## ACTIVITY
Please restate the paragraph in the bestSum passage below that begins "Write a function bestSum" as a short list, keeping its main facts.

## EXERCISE PASSAGE
Write a function bestSum(targetSum, numbers) that takes in a targetSum and an array of numbers as arguments. The function should return an array containing the shortest combination of numbers that add up to exactly the targetSum. If there is a tie for the shortest combination, you may return any one of the shortest.

Test cases:

bestSum(7, [5, 3, 4, 7])   # [7]
bestSum(8, [2, 3, 5])   # [3, 5]
bestSum(8, [1, 4, 5])   # [4, 4]
bestSum(100, [1, 2, 5, 25])   # [25, 25, 25, 25]

Brute force bestSum recursive function

def bestSum(targetSum: int, numbers: list) -> list:
    if targetSum == 0:
        return []
    if targetSum < 0:
        return None

    shortestCombination = None
    for num in numbers:
        remainder = targetSum - num
        res = bestSum(remainder, numbers)
        if res is not None:
            combination = [num, *res]
            cond = shortestCombination is None
            cond = cond or (len(combination) < len(shortestCombination))
            if cond:
                shortestCombination = combination
    return shortestCombination

• large of the tree: n = len(numbers)
• height of the tree: m = ceil(targetSum/min(numbers)) = targetSum (in notion of bigO)
• Time complexity: O(m*n^m)
• Space complexity: O(m)

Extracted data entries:
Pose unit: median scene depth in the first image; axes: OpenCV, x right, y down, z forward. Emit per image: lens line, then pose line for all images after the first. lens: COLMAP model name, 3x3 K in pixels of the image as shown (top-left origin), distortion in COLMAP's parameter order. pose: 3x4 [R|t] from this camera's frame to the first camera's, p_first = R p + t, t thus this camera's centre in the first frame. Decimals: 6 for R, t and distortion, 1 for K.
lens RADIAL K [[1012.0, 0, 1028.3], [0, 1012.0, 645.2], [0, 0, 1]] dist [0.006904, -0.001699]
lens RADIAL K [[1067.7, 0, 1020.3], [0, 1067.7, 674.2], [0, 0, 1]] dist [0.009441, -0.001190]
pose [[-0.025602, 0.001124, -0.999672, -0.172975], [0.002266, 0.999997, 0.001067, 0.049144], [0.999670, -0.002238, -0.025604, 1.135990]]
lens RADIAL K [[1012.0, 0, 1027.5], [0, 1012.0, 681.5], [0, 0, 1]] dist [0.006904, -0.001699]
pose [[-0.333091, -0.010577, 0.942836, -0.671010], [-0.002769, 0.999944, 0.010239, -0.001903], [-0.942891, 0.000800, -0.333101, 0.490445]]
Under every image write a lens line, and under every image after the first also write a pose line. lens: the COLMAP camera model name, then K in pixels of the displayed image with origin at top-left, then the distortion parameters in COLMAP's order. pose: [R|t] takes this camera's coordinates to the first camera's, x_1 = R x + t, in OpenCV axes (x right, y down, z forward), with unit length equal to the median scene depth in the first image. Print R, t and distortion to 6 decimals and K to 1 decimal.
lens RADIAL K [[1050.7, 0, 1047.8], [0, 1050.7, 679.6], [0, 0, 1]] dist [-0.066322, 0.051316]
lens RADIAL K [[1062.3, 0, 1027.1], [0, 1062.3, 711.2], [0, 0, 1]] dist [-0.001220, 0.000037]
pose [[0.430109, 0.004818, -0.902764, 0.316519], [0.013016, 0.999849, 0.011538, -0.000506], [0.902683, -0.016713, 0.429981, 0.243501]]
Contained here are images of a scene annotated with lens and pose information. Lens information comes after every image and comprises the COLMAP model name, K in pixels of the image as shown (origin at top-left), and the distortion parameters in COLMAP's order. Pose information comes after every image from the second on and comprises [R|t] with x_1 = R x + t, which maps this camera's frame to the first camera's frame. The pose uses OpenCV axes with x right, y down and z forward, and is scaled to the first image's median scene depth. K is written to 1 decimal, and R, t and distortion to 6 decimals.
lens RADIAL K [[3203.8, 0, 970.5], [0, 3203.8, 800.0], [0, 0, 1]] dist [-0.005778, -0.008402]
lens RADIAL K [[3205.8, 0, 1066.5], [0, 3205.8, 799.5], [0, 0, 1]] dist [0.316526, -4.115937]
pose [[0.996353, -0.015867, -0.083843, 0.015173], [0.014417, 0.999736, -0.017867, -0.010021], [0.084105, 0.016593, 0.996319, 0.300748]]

## SOLUTION FOR THIS EXERCISE
- Function: bestSum(targetSum, numbers), taking a target sum and an array of numbers.
- Returns: an array holding the shortest combination of numbers that adds up to exactly targetSum.
- Ties: if several shortest combinations exist, any one of them may be returned.